Simple, Rapid Chemical Labeling and Screening of Antibodies with Luminescent Peptides

Abstract

Sensitive and selective detection assays are essential for the accurate measurement of analytes in both clinical and research laboratories. Immunoassays that rely on nonoverlapping antibodies directed against the same target analyte (e.g., sandwich enzyme-linked immunosorbent assays (ELISAs)) are commonly used molecular detection technologies. Use of split enzyme reporters has simplified the workflow for these traditionally complex assays. However, identifying functional antibody pairs for a given target analyte can be cumbersome, as it generally involves generating and screening panels of antibodies conjugated to reporters. Accordingly, we sought a faster and easier reporter conjugation strategy to streamline antibody screening. We describe here the development of such a method that is based on an optimized ternary NanoLuc luciferase. This bioluminescence complementation system is comprised of a reagent-based thermally stable polypeptide (LgTrip) and two small peptide tags (β9 and β10) with lysine-reactive handles for direct conjugation onto antibodies. These reagents enable fast, single-step, wash-free antibody labeling and sensitive functional screening. Simplicity, speed, and utility of the one-pot labeling technology are demonstrated in screening antibody pairs for the analyte interleukin-4. The screen resulted in the rapid development of a sensitive homogeneous immunoassay for this clinically relevant cytokine.

Figure 1

Peptide label design. (A) The ternary Nluc system possesses two small peptides that correspond to strands 9 (β9, purple) and 10 (β10, blue) of the 10-strand luciferase β-barrel. The remaining strands (1–8) represent a complementary 17 kDa polypeptide (LgTrip). (B) Chemical labels derived from ternary Nluc peptides contain lysine-reactive N-hydroxysulfosuccinimidyl ester handles appended to the N-terminus of β9 or β10 peptide via a poly(ethylene glycol) (PEG) linker of varying length.

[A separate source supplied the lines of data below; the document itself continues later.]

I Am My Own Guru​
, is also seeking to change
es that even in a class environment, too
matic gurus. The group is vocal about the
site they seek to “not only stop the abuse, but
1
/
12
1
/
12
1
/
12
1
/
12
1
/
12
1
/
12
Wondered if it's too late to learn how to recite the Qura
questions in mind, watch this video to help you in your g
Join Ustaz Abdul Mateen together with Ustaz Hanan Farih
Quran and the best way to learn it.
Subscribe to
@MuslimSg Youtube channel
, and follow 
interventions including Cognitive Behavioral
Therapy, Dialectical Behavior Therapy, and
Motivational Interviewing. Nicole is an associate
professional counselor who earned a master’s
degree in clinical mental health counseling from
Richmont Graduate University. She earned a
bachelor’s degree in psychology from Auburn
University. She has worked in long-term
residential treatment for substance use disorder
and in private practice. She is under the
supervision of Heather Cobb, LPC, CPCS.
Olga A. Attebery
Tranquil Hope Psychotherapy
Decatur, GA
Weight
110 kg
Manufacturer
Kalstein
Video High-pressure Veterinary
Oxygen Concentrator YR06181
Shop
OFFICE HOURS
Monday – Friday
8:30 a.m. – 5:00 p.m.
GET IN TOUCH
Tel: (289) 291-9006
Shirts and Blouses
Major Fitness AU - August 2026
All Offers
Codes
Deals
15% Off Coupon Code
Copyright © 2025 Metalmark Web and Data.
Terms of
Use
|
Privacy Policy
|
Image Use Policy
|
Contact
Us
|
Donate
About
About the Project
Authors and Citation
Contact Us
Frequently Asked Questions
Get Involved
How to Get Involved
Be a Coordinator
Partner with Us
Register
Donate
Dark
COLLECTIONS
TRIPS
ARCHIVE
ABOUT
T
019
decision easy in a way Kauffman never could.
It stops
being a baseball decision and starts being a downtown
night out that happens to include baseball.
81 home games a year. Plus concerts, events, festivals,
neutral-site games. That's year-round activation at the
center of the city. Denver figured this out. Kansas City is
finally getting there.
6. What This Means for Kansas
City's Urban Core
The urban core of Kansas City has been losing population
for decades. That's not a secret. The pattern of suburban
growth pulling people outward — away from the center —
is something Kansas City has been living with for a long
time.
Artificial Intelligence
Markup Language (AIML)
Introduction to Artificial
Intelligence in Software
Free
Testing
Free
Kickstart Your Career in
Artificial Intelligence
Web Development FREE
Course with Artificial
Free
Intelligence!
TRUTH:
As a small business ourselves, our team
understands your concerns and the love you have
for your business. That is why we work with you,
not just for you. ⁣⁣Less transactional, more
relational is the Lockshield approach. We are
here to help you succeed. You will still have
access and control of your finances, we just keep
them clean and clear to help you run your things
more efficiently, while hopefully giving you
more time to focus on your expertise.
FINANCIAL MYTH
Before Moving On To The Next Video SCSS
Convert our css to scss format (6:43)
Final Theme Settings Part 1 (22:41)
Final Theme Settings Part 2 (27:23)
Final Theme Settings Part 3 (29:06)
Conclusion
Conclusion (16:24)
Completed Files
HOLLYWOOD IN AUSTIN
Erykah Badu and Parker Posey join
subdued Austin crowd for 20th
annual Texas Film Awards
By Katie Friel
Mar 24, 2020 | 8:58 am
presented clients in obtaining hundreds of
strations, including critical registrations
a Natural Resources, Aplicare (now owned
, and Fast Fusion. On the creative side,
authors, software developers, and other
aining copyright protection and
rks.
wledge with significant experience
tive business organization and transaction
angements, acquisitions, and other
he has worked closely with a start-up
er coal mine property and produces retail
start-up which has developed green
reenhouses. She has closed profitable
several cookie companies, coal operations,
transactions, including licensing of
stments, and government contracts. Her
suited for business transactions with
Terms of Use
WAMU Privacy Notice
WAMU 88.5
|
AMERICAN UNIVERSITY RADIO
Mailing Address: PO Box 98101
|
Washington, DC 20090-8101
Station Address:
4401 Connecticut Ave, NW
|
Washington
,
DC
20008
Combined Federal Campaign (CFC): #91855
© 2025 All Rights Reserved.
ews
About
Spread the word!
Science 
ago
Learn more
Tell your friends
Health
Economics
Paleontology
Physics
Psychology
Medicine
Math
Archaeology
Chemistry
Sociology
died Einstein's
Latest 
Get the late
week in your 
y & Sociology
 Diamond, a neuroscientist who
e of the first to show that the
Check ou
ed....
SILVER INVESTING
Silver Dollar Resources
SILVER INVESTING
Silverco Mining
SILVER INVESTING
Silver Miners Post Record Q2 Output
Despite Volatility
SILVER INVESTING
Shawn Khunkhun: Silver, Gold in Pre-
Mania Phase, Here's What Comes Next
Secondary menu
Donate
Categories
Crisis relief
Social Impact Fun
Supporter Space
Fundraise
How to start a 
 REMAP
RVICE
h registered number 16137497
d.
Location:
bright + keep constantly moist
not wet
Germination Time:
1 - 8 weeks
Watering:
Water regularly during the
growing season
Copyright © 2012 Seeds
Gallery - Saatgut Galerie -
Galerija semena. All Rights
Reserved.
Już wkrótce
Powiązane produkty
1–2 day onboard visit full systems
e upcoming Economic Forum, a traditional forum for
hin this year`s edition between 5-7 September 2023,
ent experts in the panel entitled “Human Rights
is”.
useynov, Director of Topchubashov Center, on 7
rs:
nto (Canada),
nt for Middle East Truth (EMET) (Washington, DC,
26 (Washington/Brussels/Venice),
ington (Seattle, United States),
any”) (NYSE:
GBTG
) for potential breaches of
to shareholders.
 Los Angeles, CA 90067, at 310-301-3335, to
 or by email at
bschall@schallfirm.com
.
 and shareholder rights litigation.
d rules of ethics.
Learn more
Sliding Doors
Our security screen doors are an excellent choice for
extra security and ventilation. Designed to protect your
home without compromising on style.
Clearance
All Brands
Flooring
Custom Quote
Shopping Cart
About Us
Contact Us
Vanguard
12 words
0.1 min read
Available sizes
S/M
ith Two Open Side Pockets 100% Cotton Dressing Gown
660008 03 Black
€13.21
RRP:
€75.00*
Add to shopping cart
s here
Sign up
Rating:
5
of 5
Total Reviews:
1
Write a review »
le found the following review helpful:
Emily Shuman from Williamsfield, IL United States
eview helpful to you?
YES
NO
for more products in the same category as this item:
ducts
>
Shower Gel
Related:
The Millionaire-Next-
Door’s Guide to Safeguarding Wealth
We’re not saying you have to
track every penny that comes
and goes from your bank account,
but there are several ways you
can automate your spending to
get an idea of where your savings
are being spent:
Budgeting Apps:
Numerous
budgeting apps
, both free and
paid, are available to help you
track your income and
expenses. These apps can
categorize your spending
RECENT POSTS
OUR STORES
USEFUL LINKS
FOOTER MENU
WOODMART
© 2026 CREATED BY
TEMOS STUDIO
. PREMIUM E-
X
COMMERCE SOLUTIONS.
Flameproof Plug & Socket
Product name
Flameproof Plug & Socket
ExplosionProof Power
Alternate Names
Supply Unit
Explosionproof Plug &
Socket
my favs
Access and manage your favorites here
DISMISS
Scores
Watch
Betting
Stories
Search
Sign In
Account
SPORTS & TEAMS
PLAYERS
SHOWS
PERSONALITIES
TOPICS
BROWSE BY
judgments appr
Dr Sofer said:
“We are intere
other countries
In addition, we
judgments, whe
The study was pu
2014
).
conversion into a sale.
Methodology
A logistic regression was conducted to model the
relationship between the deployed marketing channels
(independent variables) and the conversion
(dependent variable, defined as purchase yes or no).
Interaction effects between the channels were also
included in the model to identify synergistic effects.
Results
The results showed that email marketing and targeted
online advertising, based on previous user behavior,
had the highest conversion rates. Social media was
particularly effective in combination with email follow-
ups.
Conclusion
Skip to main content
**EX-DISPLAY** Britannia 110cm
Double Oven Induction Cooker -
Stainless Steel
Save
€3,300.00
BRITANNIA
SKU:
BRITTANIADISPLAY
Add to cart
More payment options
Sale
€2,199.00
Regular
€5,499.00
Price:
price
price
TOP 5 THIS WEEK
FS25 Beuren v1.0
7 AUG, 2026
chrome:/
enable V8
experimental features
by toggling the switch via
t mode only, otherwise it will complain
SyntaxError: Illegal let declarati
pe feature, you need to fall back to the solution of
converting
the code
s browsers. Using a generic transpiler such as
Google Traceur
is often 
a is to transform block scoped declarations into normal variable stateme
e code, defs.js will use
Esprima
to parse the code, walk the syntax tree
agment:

Scheme 1. Synthetic Route for Chemical Modification of Ternary Nluc Peptides with sulfo-NHS

(1) sulfo-NHS; (2) bis-PEG-acid; (3) bis-PEG-sulfo-NHS; (4) NH₂ peptide; and (5) labeling product.

Figure 2

Labeling kinetics. A 10-fold molar excess of the label (67 μM) was added to 1 mg/mL (6.7 μM) αIL-6 antibodies in PBS. Antibodies 5IL6 and 505E were conjugated to β9 and β10, respectively. Minus antibody controls (i.e., label only) were run in parallel. Excess Tris (final [Tris] = 100 mM) was added to quench reactions. Time = 0 values were taken immediately after label addition. (A) Crude, unwashed β9 and β10 conjugate reaction mixtures from the indicated time points were assayed in cell culture media at 62.5 ng/mL (4.2 nM) antibody. Conjugate pairs were assayed in the presence (+IL-6) and absence (−IL-6) of 10 ng/mL IL-6 analyte. Mean relative light units (RLU) values (n = 2) of a representative experiment are shown with variability expressed as standard deviation (SD). (B) Assay dynamic range (S/B) was calculated for each time point by dividing the (+) IL-6 signal by the (−) IL-6 signal from panel (A).

Figure 3

Conjugate cleanup improves assay performance but is optional for streamlining antibody labeling-to-assay workflow. Conjugation reactions were run for 1 h in PBS and quenched (final [Tris] = 100 mM). Conjugates were either set aside as crude reaction products or washed via desalting columns. β9 and β10 antibody conjugates were assayed at 62.5 ng/mL against a titration of IL-6 analyte in cell culture media. (A) Raw RLU and (B) signal over background (S/B) are plotted for the same data set. Mean values ± SD are shown (n = 3).

Figure 4

General workflow for conjugation and assay of antibody pairs using ternary Nluc peptide labels.

Figure 5

Rapid screen of IL-4-specific antibodies. A panel of six αIL-4 antibodies was conjugated to β9 and β10 labels and assayed in cell culture media ±50 ng/mL IL-4 analyte. Results of the screen are shown according to (A) light output (RLU) in the presence of the analyte and (B) assay dynamic range (S/B).

Figure 6

Characterization of IL-4 antibody screen hits Ab6-β9 and Ab5-β10. Washed and crude antibody conjugates were assayed at 250 ng/mL against a titration of the IL-4 analyte in cell culture media. Mean RLU values (n = 3) are shown with variability expressed as SD.